__What to work on__.
1. In the pension plan excerpt, which Code section must Employer contributions to the Pension Fund be deductible under?
2. From the pension plan excerpt, reproduce word for word the text between "The Employer intends the" and "Fund for satisfaction.", inclusive.
BEGIN Provided passage
15.3   SUFFICIENCY OF PENSION FUND


       The Employer intends the Plan to be a permanent, as distinguished from a
       temporary, program.  Except as otherwise provided by the Code or ERISA,
       however, the Employer will not be under any liability to make
       contributions to the Pension Fund.  Benefits under the Plan are to be
       paid only from the Pension Fund and only to the extent that the Pension
       Fund is sufficient for that purpose.  Neither Cinergy, nor any of the
       officers, employees, members of the Board of Directors, the Committee, or
       representatives of Cinergy guarantees in any manner nor, unless otherwise
       required by law, will be liable for the payment of benefits under the
       Plan.  Except as otherwise provided by ERISA, any person having any claim
       under, or in connection with, the Plan must look solely to the Pension
       Fund for satisfaction.

                                     ARTICLE 16

                                   CONTRIBUTIONS


No contributions to the Plan by Participants will be required or permitted under
the Plan.


During the continuance of the Plan and for the purpose of providing the benefits
contemplated under the Plan, the Employer intends to deposit, from time to time,
with the Trustee or with the Insurance Company, sums of money, to be held in the
Pension Fund, which, together with the earnings of the Pension Fund, will be
deemed sufficient to provide the benefits of the Plan and to satisfy the minimum
funding standards set forth in ERISA.  All contributions by the Employer to the
Pension Fund are expressly conditioned upon deductibility under Code
section 404.
END Provided passage
BEGIN Given records
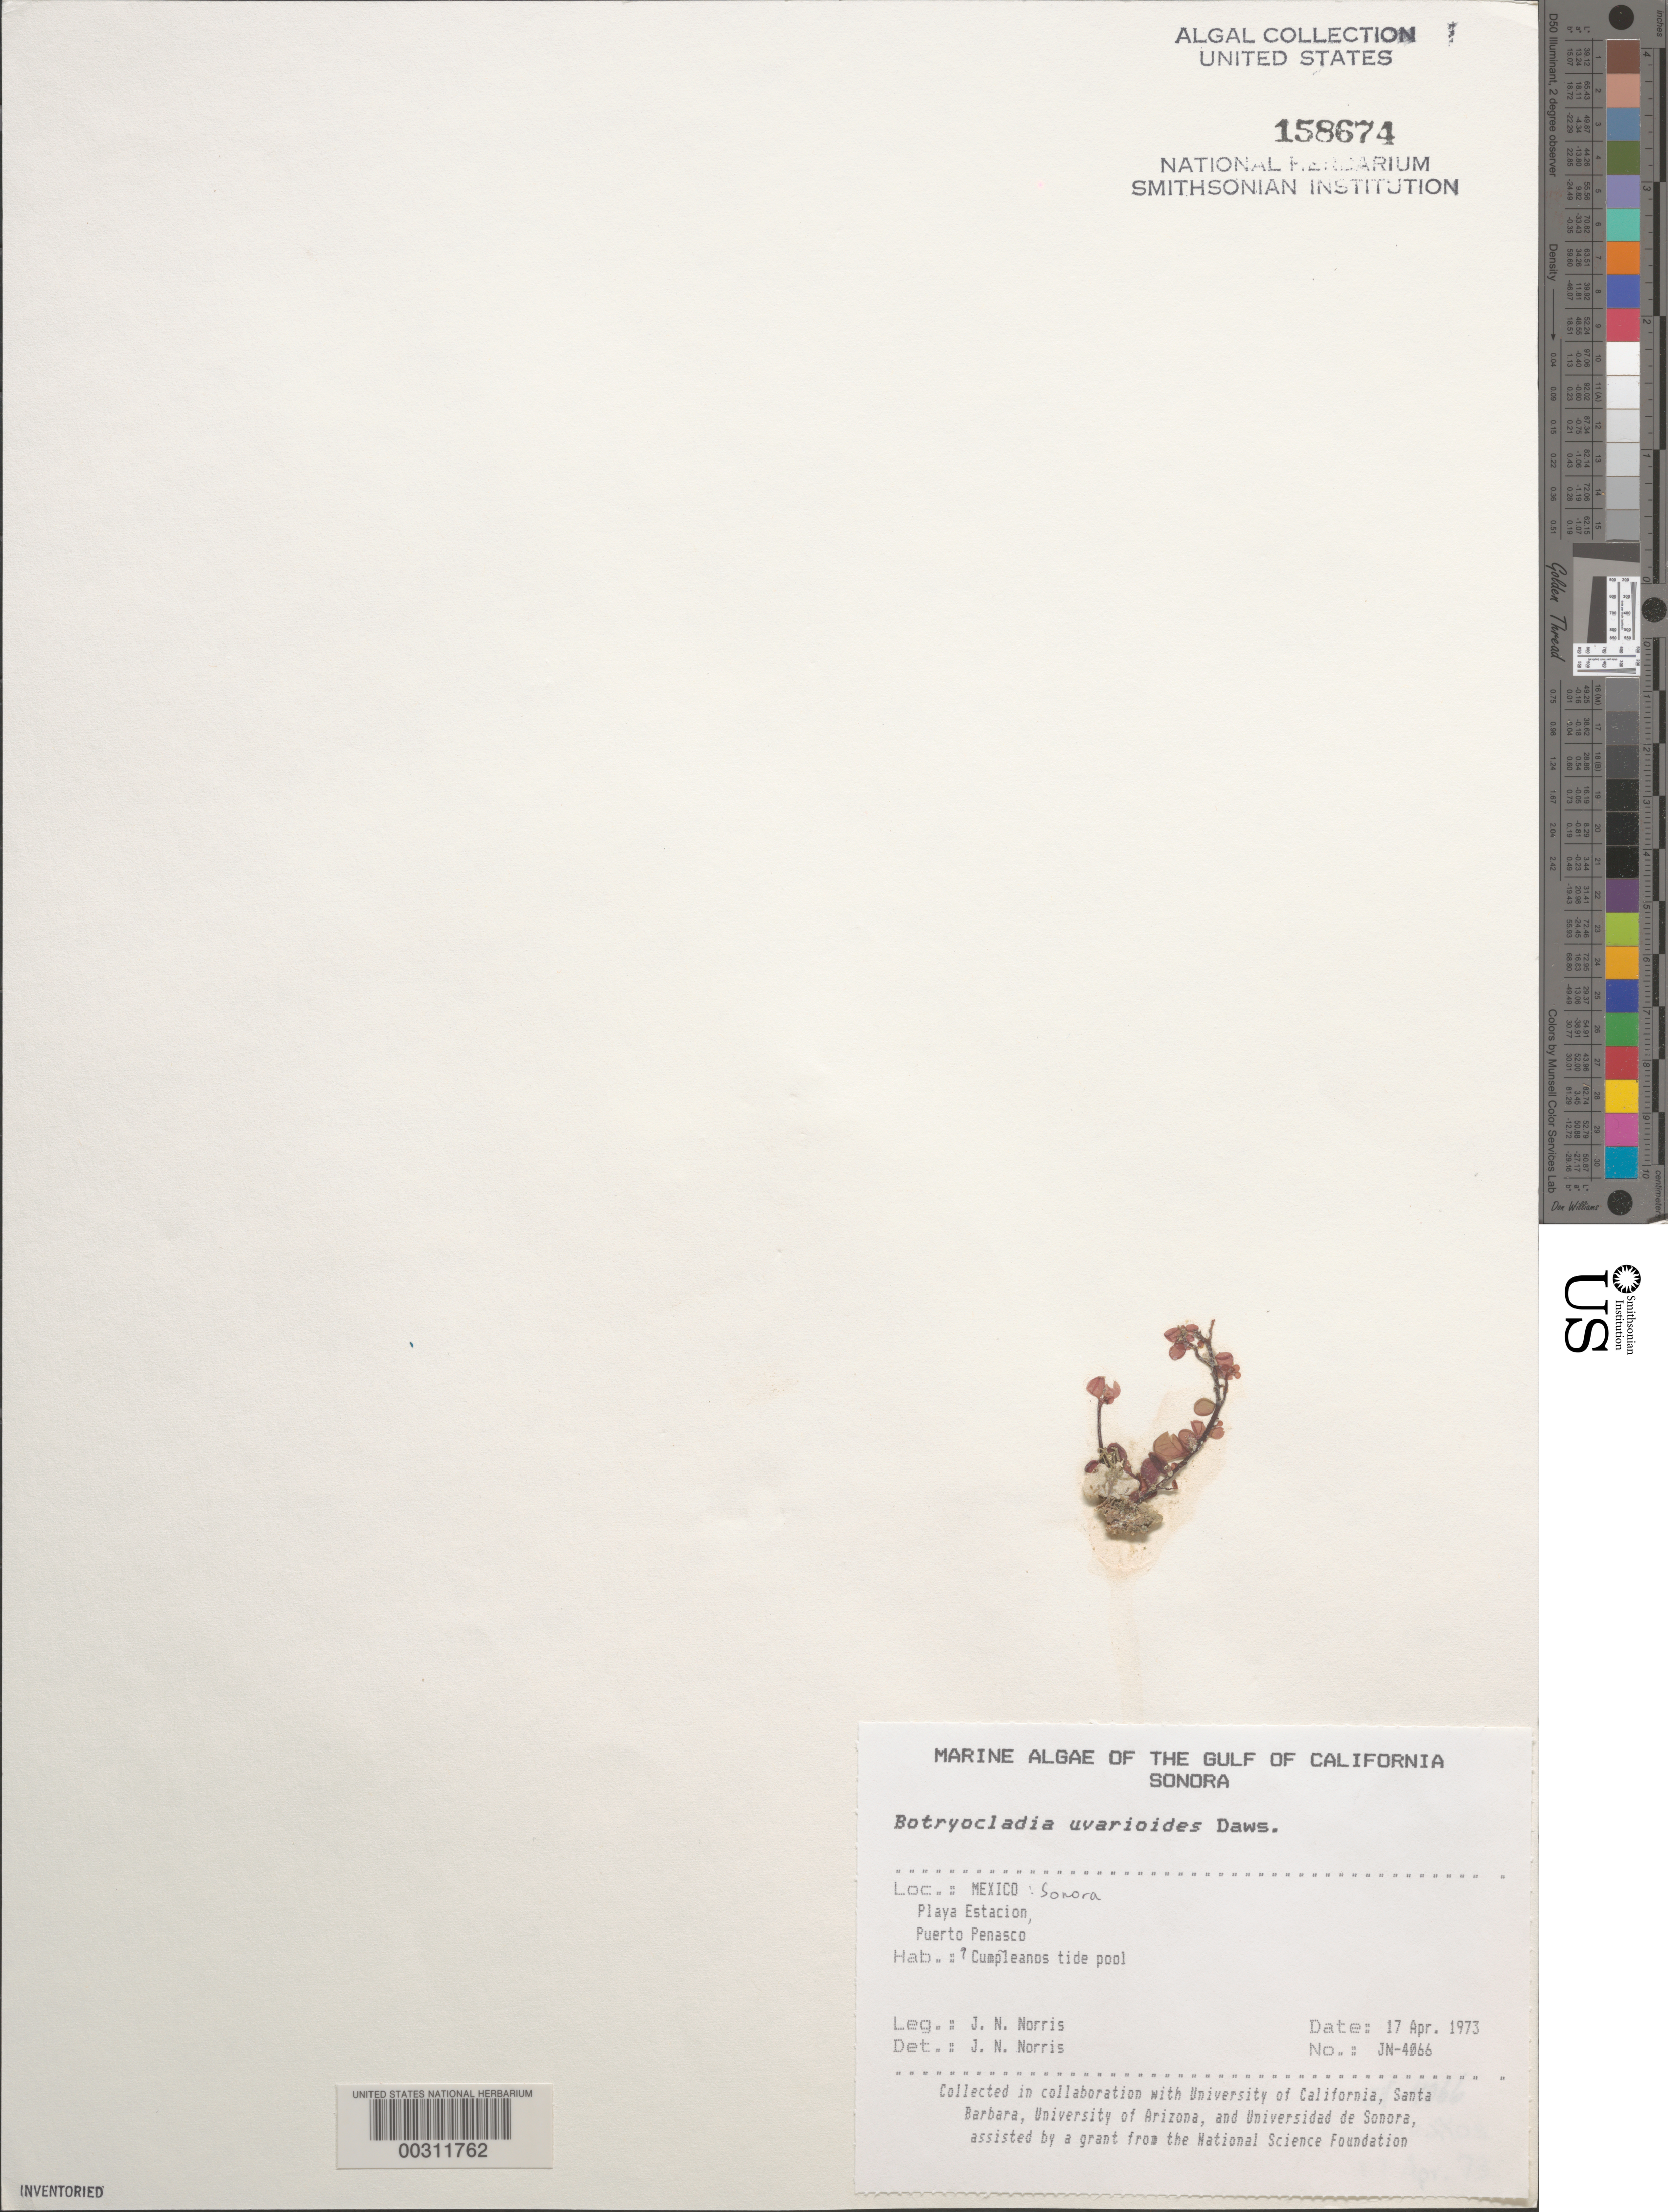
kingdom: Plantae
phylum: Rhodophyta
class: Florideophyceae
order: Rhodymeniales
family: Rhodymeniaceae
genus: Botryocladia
END Given records
BEGIN Given records
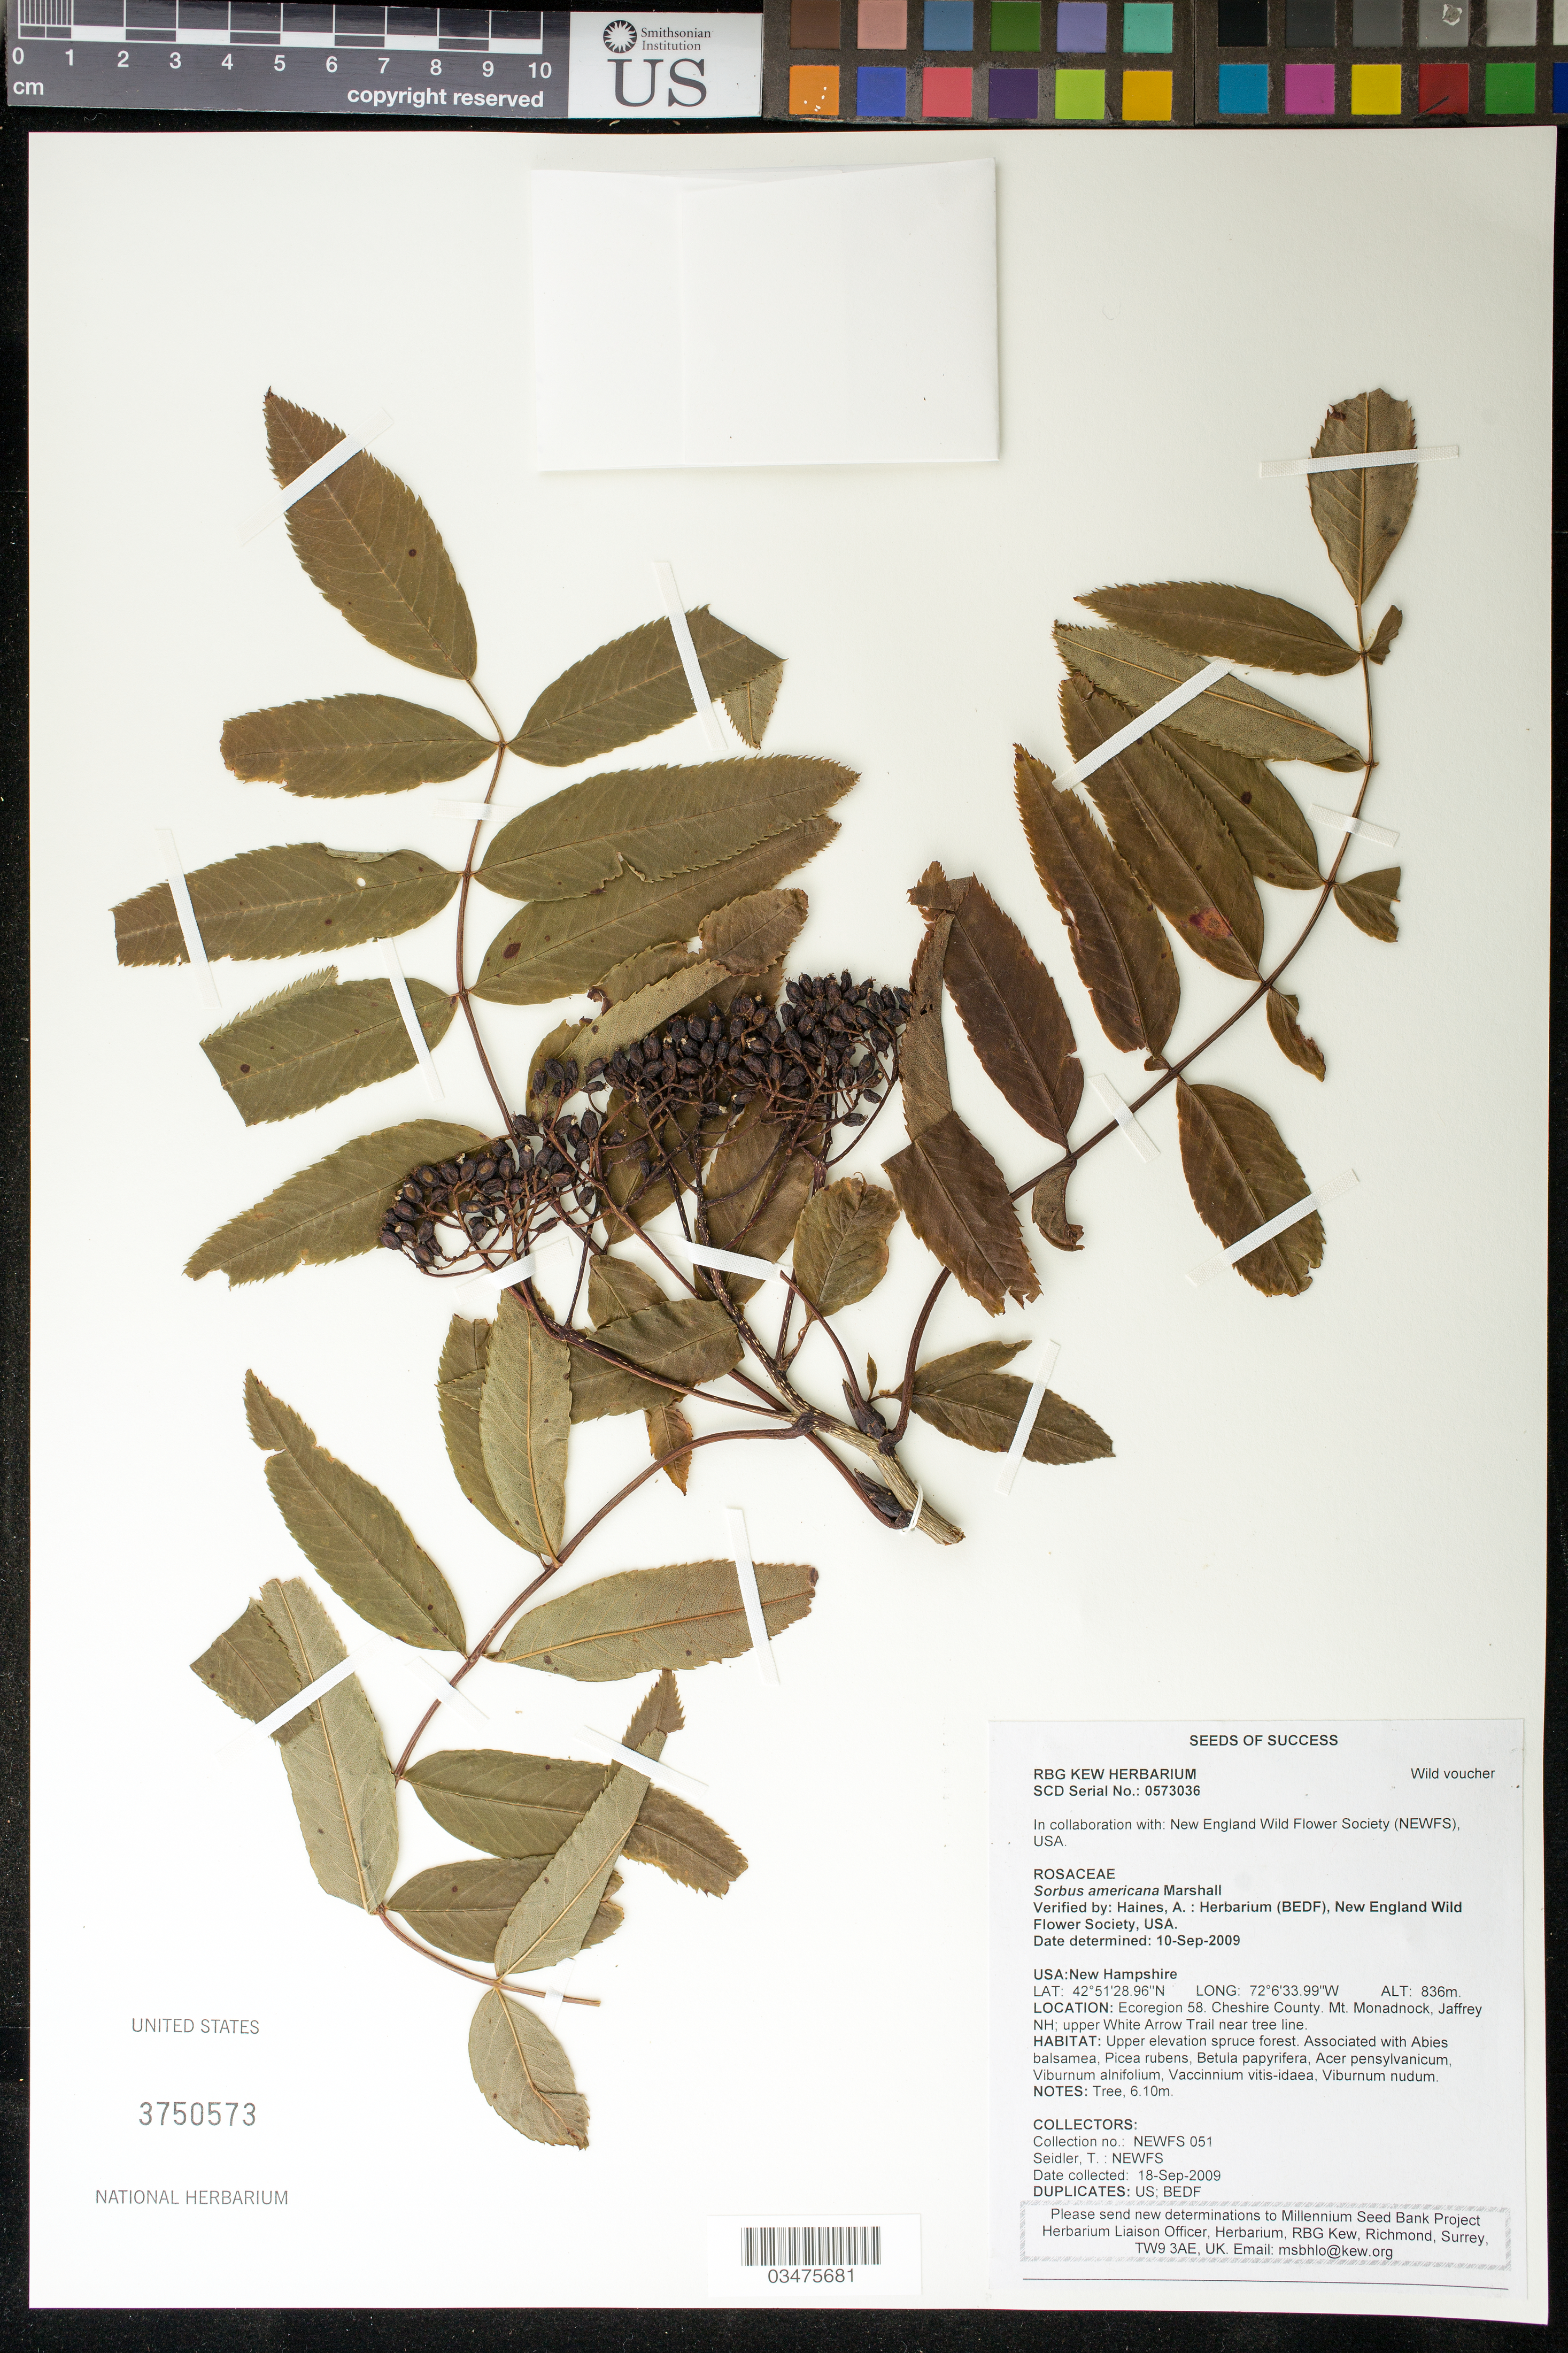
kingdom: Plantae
END Given records
__Responses to the tasks__.
1. Code section 404.

2.
The Employer intends the Plan to be a permanent, as distinguished from a
       temporary, program.  Except as otherwise provided by the Code or ERISA,
       however, the Employer will not be under any liability to make
       contributions to the Pension Fund.  Benefits under the Plan are to be
       paid only from the Pension Fund and only to the extent that the Pension
       Fund is sufficient for that purpose.  Neither Cinergy, nor any of the
       officers, employees, members of the Board of Directors, the Committee, or
       representatives of Cinergy guarantees in any manner nor, unless otherwise
       required by law, will be liable for the payment of benefits under the
       Plan.  Except as otherwise provided by ERISA, any person having any claim
       under, or in connection with, the Plan must look solely to the Pension
       Fund for satisfaction.